Asclepias syriaca, known as the common milkweed, is found throughout northeastern and southeastern parts of the United States. Cardenolides are a subclass of cardiac glycosides found in Asclepias, and they contain steroidal toxins poisonous to insects and animals when consumed. The larvae of monarch butterfly, however, utilize Asclepias as their main food source and protection. There is a lack of high quality genomic information regarding A. syriaca to explore the cardenolide biosynthetic pathway and to comparatively analyze against other species in the Apocynaceae family that do not produce cardiac glycosides. The genome of A. syriaca was recently sequenced by the Jander lab using PacBio with >300x coverage, generating longer reads than in the published genome of A. syriaca, and assembled using Falcon Assembler.

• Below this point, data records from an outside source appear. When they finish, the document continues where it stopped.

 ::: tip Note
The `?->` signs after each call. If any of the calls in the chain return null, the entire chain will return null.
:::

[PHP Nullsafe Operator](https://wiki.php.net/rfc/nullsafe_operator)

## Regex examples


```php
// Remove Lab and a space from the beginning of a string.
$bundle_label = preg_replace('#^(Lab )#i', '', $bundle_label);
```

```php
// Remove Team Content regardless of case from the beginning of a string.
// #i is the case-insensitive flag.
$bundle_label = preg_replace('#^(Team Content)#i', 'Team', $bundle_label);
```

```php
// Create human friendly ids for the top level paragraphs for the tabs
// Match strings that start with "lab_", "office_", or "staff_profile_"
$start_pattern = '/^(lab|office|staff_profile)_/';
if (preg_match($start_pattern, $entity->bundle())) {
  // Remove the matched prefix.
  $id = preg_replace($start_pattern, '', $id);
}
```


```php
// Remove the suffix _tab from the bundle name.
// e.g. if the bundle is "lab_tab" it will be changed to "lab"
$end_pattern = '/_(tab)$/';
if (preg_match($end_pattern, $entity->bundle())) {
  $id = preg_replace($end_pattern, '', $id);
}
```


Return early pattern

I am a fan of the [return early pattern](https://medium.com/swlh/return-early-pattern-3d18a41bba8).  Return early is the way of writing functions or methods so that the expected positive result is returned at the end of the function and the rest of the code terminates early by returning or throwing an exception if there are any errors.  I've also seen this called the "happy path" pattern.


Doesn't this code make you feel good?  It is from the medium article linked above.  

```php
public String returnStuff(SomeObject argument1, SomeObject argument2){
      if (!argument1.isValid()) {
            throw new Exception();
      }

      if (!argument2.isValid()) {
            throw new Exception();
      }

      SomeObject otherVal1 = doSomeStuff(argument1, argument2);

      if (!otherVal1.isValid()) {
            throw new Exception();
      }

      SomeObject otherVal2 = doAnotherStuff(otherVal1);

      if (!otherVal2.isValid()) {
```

This assembly could provide more genomic information for annotation and gene prediction, and this could contribute more information for further genomic research concerning milkweeds, its evolution, and similar plants.

The assembly was error corrected using Arrow and was repeat-masked. RNA-seq data mapped to the genome and error corrected using Mikado and Portcullis were used to train the ab inito gene predictors Snap and Augustus. These predictors were used in the MAKER pipeline along with RNA and protein evidence to synthesize the data into structural gene annotations. Blast2Go was used for functional annotation. The gene families of published Asclepias syriaca genome, Catharanthus roseus, Rhazya stricta, Coffea canephora, Theobroma cacao, and Solanum lycopersicum were then identified using Orthofinder. KinFin was used to associate functions to the orthogroups. Gene family expansion was identified using CAFE.

My Experience:

This summer challenged me and taught me a lot about the field of bioinformatics research. This REU was my first exposure to working with Big Data of plant genomes. Prior to this internship, I had very limited experience in bioinformatics. Along the way, I learned a lot about the ever-changing and advancing field through the use of different programs, and it was exciting to work with the cutting edge programs towards research that is relevant to the real world. Before coming here, I was not so clear on the future path I wanted to take and if computational research was the route for me. But after this experience, I realized that I am truly interested in going to the field of bioinformatics.